In this case, other factors that affect isoacceptor tRNA selection,
such as III-I dinucleotide biases and codon-anticodon stacking
energies, could also affect translational efficiency. These sorts of
effects on the results presented in Table 1cannot be excluded.
To confirm the conclusions drawn from the results of the translation initiation assay, we employed an independent trp attenuator-based assay to examine the translational efficiency of the same highly over-represented and under-represented codon pairs. With this assay we demonstrated that the highly under-represented Leu-Thr codon pair (ACC CUG, CHISQ 3) that severely inhibits translation initiation also restricts translation of the polypeptide coding sequence in the trp leader-attenuator region and causes increased transcription through the trp attenuator.
The observations reported here suggest that the discontinuities in the translation rates of genes are ``hard wired'' into the sequence of each gene. If this is so, then it is reasonable to assume that the use of one codon next to another has co-evolved with the structure and abundance of tRNA isoacceptors in order to control the rates of translational step times without imposing additional constraints on amino acid sequences or protein structures. This hypothesis offers a simple explanation for the large, seemingly excessive, number of tRNA isoacceptor molecules found in all living cells. It implies that, for any given amino acid sequence, appropriately biased codon pairs can be employed to set the translational step times for the addition of amino acids to the growing polypeptide chain. In this manner, translational pauses important for the folding and other functions of nascent polypeptide chains can be incorporated into the DNA coding sequence of a gene. However, since the relative translational efficiencies of only a small number of codon pairs have been studied, it is not yet possible to ascertain how consistent the relationship between translational step times and codon pair bias values will be. As more codon pairs are examined, it will be interesting to determine if it is possible to use these values in a way that will be predictive of relative translational step times for the identification of translational pause sites.

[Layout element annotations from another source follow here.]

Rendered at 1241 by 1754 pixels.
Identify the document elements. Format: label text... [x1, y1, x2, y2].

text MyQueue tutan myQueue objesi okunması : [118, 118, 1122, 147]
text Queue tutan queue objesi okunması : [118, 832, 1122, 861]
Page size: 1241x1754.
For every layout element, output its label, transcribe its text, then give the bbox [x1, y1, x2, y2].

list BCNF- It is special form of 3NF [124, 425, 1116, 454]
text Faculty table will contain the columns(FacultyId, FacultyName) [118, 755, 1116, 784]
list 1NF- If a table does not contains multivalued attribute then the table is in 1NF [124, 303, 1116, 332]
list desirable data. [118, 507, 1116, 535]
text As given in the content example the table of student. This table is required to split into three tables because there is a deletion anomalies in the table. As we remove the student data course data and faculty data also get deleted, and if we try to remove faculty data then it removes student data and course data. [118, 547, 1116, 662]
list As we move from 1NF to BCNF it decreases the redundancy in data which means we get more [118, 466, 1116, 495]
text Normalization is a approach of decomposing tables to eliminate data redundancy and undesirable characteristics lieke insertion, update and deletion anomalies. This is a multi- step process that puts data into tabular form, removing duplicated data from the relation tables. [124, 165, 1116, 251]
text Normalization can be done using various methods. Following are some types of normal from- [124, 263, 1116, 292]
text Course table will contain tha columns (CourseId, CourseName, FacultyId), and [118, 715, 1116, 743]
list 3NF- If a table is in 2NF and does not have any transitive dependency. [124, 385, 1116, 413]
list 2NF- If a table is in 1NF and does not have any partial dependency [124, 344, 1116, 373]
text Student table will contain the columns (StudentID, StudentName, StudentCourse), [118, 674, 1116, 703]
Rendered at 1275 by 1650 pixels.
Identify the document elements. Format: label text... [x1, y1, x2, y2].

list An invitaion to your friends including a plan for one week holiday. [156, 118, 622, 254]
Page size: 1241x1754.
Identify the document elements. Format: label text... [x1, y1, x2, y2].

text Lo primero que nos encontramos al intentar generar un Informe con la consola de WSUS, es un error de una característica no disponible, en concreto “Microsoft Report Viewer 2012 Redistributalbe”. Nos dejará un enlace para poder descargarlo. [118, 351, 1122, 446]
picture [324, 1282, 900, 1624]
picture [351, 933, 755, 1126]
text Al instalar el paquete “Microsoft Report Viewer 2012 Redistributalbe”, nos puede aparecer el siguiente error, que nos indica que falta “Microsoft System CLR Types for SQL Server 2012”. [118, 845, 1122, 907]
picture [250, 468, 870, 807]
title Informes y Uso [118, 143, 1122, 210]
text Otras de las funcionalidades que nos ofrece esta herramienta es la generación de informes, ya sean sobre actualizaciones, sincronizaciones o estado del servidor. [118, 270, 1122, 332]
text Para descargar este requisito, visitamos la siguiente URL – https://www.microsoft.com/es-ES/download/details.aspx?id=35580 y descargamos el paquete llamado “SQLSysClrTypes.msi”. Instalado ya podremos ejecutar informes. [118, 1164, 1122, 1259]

In summary, we have employed two independent assays to demonstrate a close relationship between the translational efficiency of a codon pair and its degree of bias in protein coding sequences of E. coli. We have demonstrated that at least some codon pairs that are observed in protein coding sequences more frequently than predicted by the frequency of the individual codons in that pair are translated slower than codon pairs that are found less frequently than expected. Additionally, we have demonstrated a general relationship between the utilization bias of a codon pair and its translational bias; the more over-represented these codon pairs are the slower they are translated, and the more under-represented they are the faster they are translated. We have also shown that the translational efficiency of a given codon pair is correlated with its codon pair utilization bias and not with the utilization frequency of the individual codons of the pair. If we conclude, therefore, that codon pair bias is related to translational step times which are mechanistically related to the compatability of adjacent tRNA molecules on the surface of a translating ribosome, then each of these observations is predicted by the results of our statistical analyses of the codon pair utilization patterns in protein coding sequences of E. coli (Gutman and Hatfield, 1989; Hatfield and Gutman, 1992).